Repeated deletes are idempotent. A Turbopuffer 404 still triggers local cleanup and returns 200 OK. Any other Turbopuffer failure returns 502 and does not run local cleanup. If local cleanup fails after the upstream namespace is deleted, the route returns 502 with the failed cleanup step in the error message so operators can retry the same delete.

Fetch by ID

Single document:

curl 'http://gateway:8080/v2/namespaces/products/documents/asin-B08N5WRWNW?include_attributes=title,category'

Batch:

curl -X POST http://gateway:8080/v2/namespaces/products/documents \
  -H 'content-type: application/json' \
  -d '{"ids": ["asin-1", "asin-2"], "include_attributes": ["title"]}'
{
  "documents": [
    {"id": "asin-1", "attributes": {"title": "..."}}
  ],
  "missing": ["asin-2"]
}

Both forms are pull-through: Aerospike first, Turbopuffer for cache misses or cache errors, then a best-effort cache backfill when Aerospike is available. documents preserves request order; IDs the gateway couldn’t find anywhere land in missing.

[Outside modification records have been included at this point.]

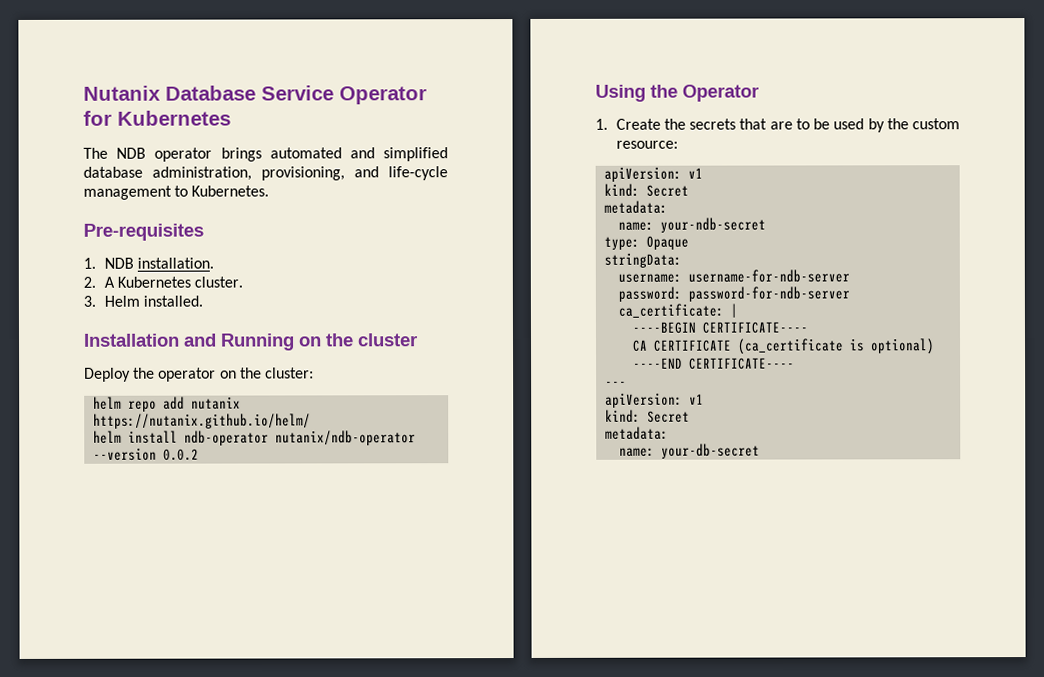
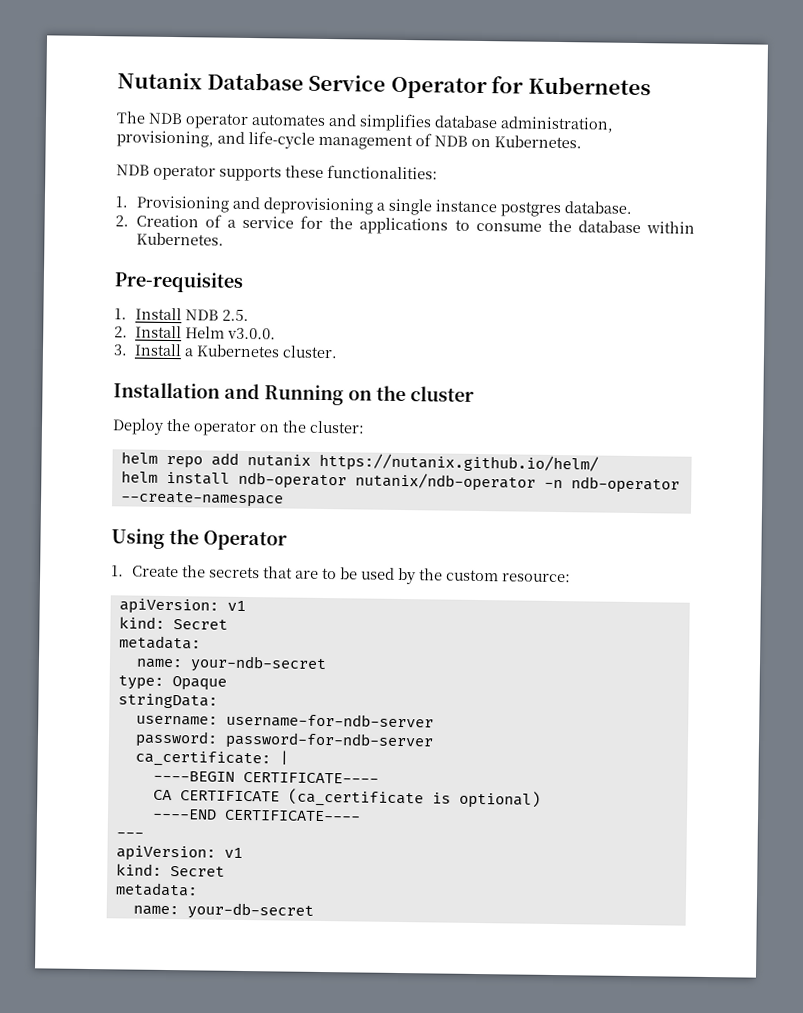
[220,147,448,162] brings automated and simplified -> [251,113,432,132] automates and simplifies
[174,185,270,197] [83,223,204,241] [83,257,214,269] [83,276,115,288] to Kubernetes. // Pre-requisites // 1. NDB installation. // 2. A -> [415,133,582,149] [116,164,438,182] [115,195,632,218] [115,214,695,235] [135,232,224,246] [114,271,244,293] [114,307,249,322] [114,325,276,340] [113,343,194,357] of NDB on Kubernetes. // NDB operator supports these functionalities: // 1. Provisioning and deprovisioning a single instance postgres database. // 2. Creation of a service for the applications to consume the database within Kubernetes. // Pre-requisites // 1. Install NDB 2.5. // 2. Install Helm v3.0.0. // 3. Install a
[83,295,203,307] // 3. Helm installed. -> (338, 352) none
[93,447,200,461] --version 0.0.2 -> [543,476,680,494] [119,491,284,508] -n ndb-operator --create-namespace

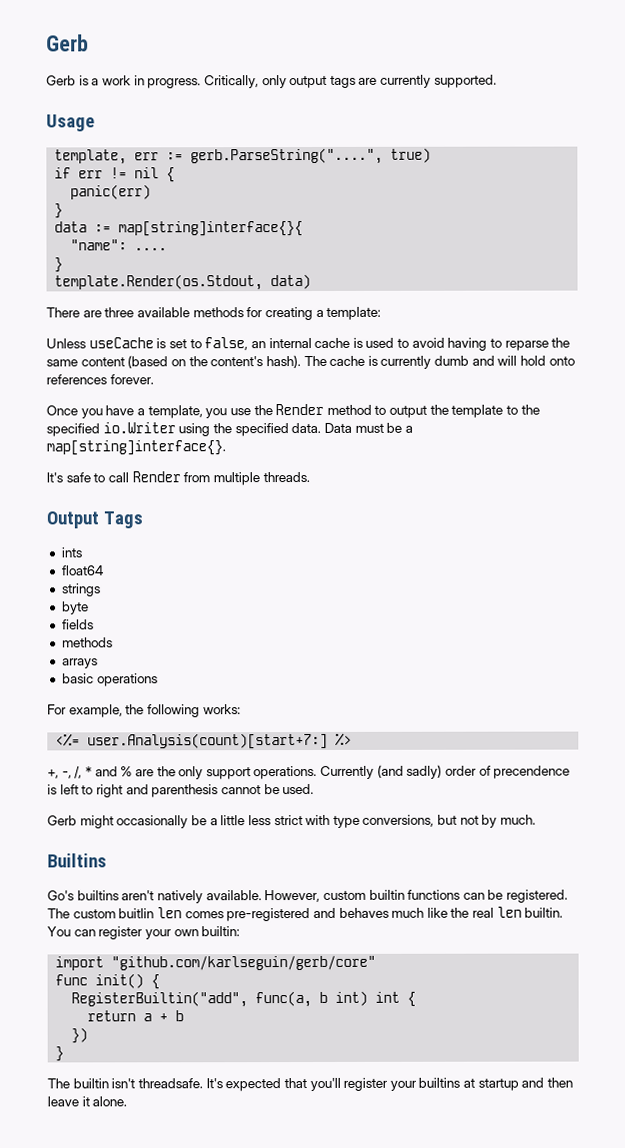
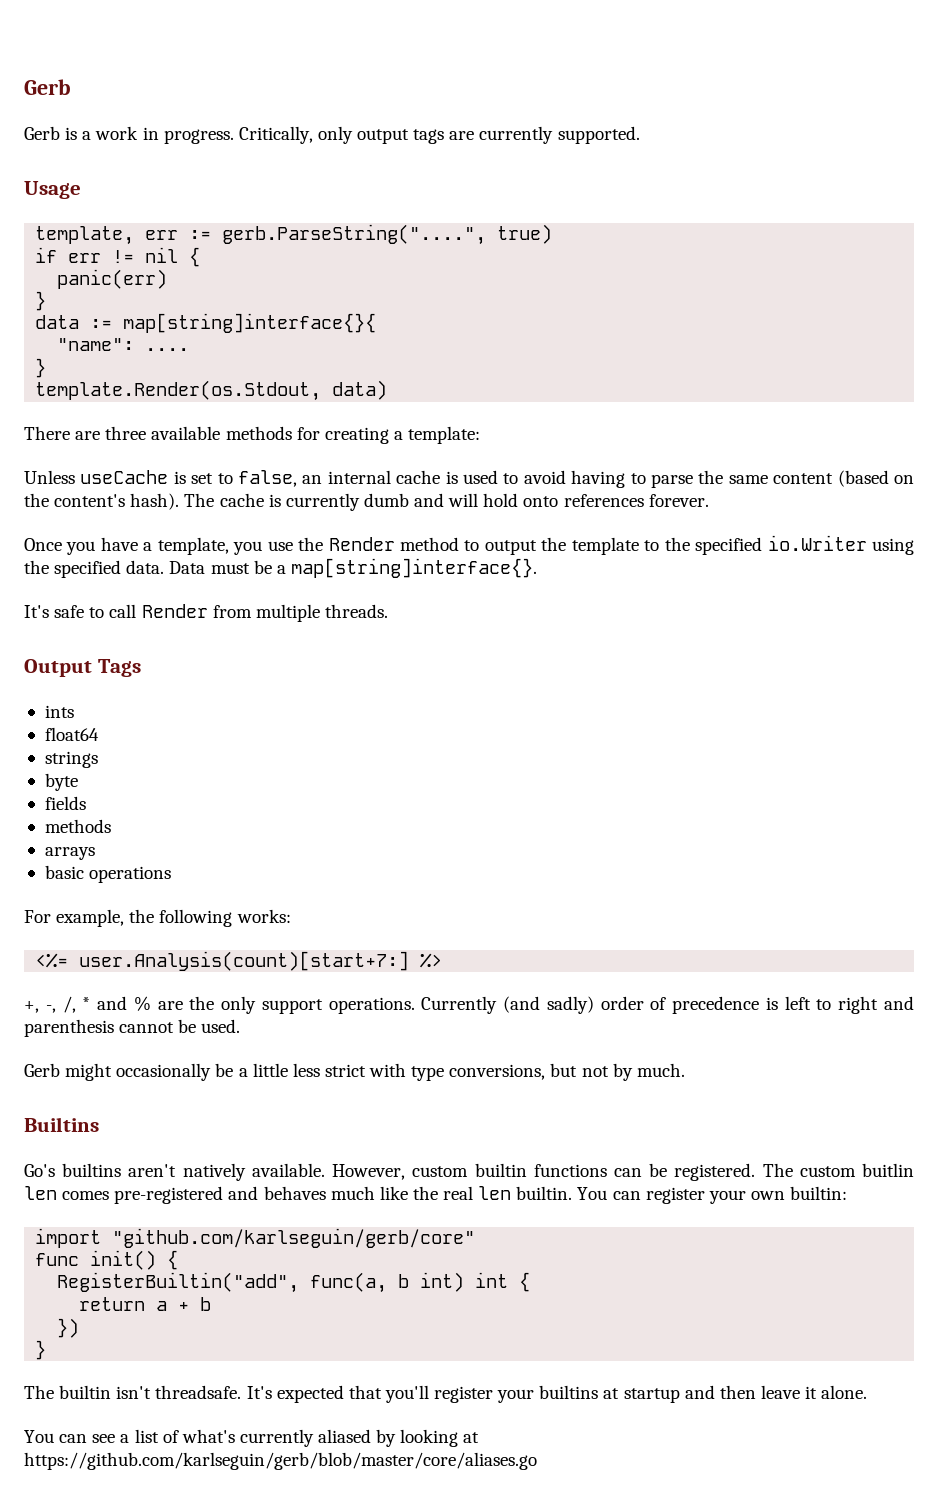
[504,340,549,351] reparse -> [650,474,693,488] parse
[493,765,571,779] precendence -> [672,996,760,1014] precedence
(128, 1101) none -> [24,1429,480,1447] [24,1452,537,1470] // You can see a list of what's currently aliased by looking at https://github.com/karlseguin/gerb/blob/master/core/aliases.go

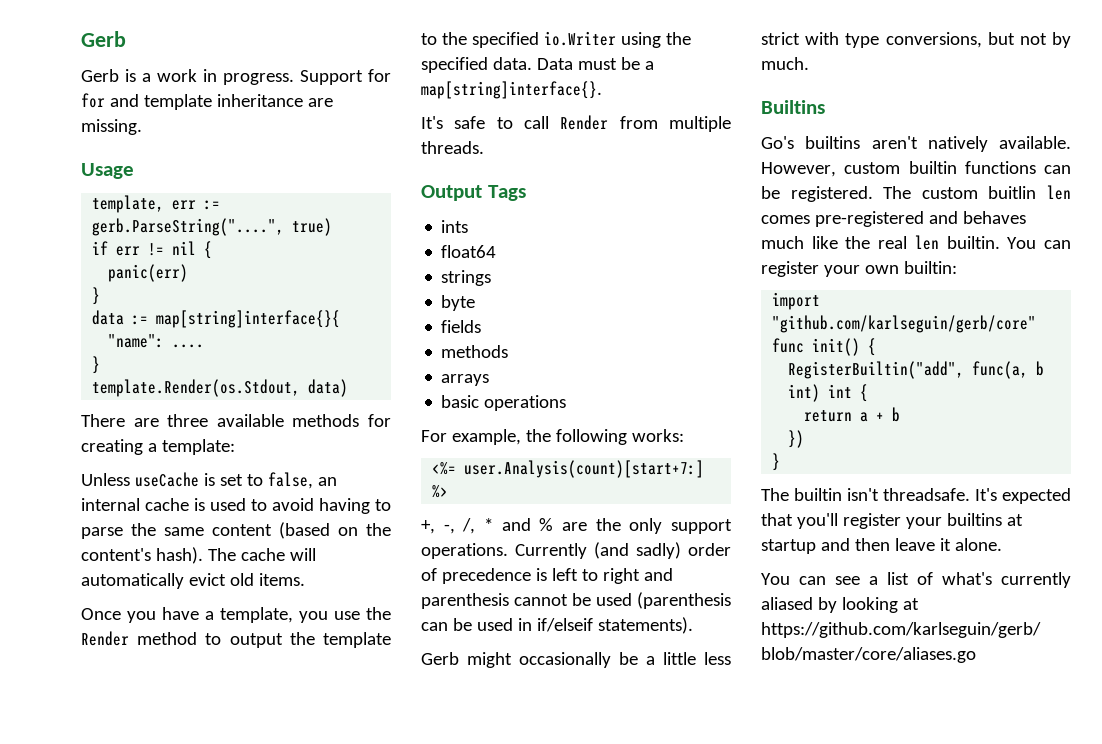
[238,126,640,144] Critically, only output tags are currently supported. -> [300,69,391,85] [81,93,333,110] [81,119,142,135] Support for for and template inheritance are missing.
[268,493,709,511] is currently dumb and will hold onto references forever. -> [289,548,316,561] [81,573,305,589] will automatically evict old items.
[201,1019,241,1033] used. -> [596,592,731,609] [421,617,693,634] used (parenthesis can be used in if/elseif statements).

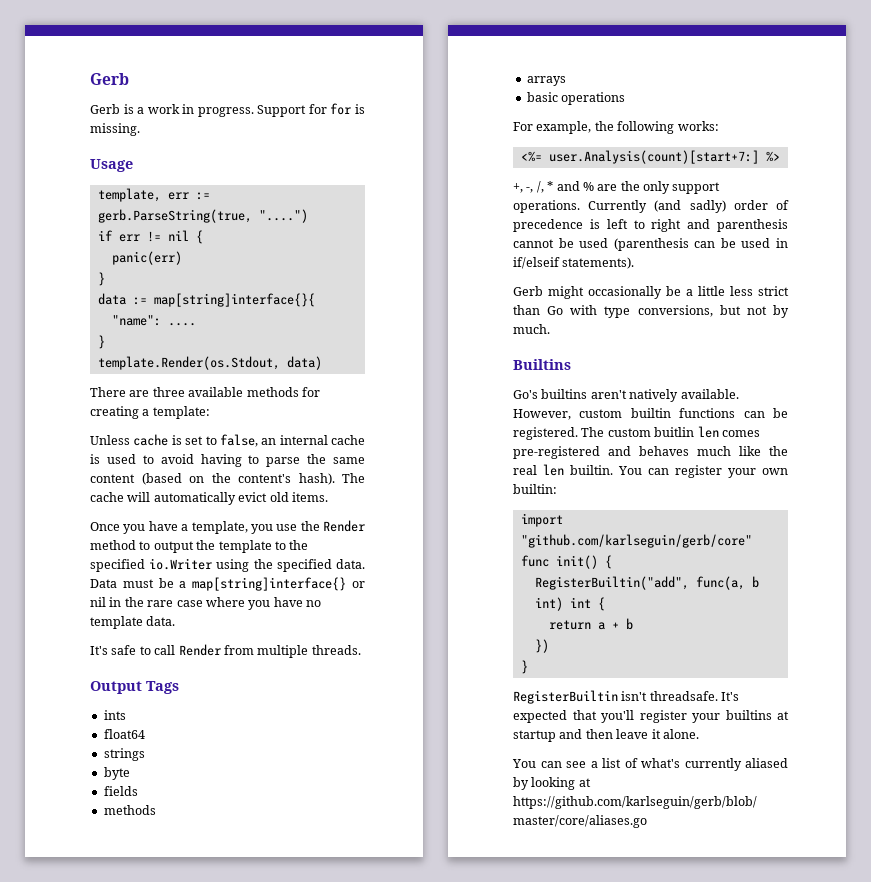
[109,94,333,110] and template inheritance are -> [354,104,365,114] is
[92,218,333,236] gerb.ParseString("....", true) -> [97,209,308,223] gerb.ParseString(true, "....")
[134,472,199,487] useCache -> [133,434,169,446] cache
[421,81,602,99] map[string]interface{}. -> [192,577,365,591] [90,597,321,610] [90,616,176,629] map[string]interface{} or nil in the rare case where you have no template data.
(800, 38) none -> [513,305,564,315] than Go
[761,488,842,501] The builtin -> [513,690,618,704] RegisterBuiltin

  • x-layer-cache: miss-on-error if Aerospike was unavailable and the response came from Turbopuffer.
  • 404 if the doc is missing from both layers (single-fetch only — batch reports missing inline).

Vector query

{
  "vector": [0.0012, -0.043],
  "top_k": 10,
  "filters": ["category", "Eq", "Electronics"],
  "include_attributes": ["title", "category"]
}

Filter shape follows Turbopuffer array syntax. The gateway may add its own _hevlayer_upserted_at predicate internally; callers should not send that field.

Strong-consistent reads

Turbopuffer indexes upserts asynchronously, so a naive query right after an upsert can return partial results — or 429 entirely under streaming-write pressure. The gateway sidesteps both:

  1. Queries run at consistency=eventual upstream, so they never block on indexing.
  2. A background loop polls each registered namespace’s index.status and records both the latest status (Stable / Updating / Unknown) and, when stable, an as-of watermark equal to poll_start - safety_margin.
  3. Per-query decision:
    • Updating → inject a hidden _hevlayer_upserted_at <= watermark predicate so the read never sees partially-indexed rows.
    • Stable or Unknown → run without the predicate; the upstream index is caught up (or no contrary evidence exists).
  4. If turbopuffer returns 429 on an unfiltered query, the gateway retries once with the watermark filter forced on.

Responses always report stable_as_of (epoch ms) — the most recent watermark the watcher has recorded. Omitted on a cold-start gateway that has not yet observed a stable poll for the namespace.

Tunables: CONSISTENCY_POLL_INTERVAL_MS (default 1000) and CONSISTENCY_SAFETY_MARGIN_MS (default 500).

Filter shape

["category", "Eq", "Electronics"]                # leaf
["And", [["category", "Eq", "Electronics"],
         ["price", "Lte", 200]]]                 # conjunction
["Or",  [...]]                                   # disjunction

The gateway combines the caller’s filter with the watermark predicate using a 2-element And automatically — callers never see _hevlayer_upserted_at in their request or response.

Namespace metadata

curl http://gateway:8080/v2/namespaces/products/metadata
{
  // Proxied from turbopuffer verbatim
  "schema": { },
  "approx_row_count": 12500,
  "index": { "status": "up-to-date" },

  // Gateway enhancement
  "layer": {
    "stable_as_of": 1715600400000,  // most recent watermark, epoch ms; null on cold start
    "is_stable": true               // most recent poll observed index.status == up-to-date
  }
}

is_stable is the current signal (drives the query path’s filter-skip decision); stable_as_of is the historical watermark. Both can be null/false on a cold start before the watcher has completed its first successful poll.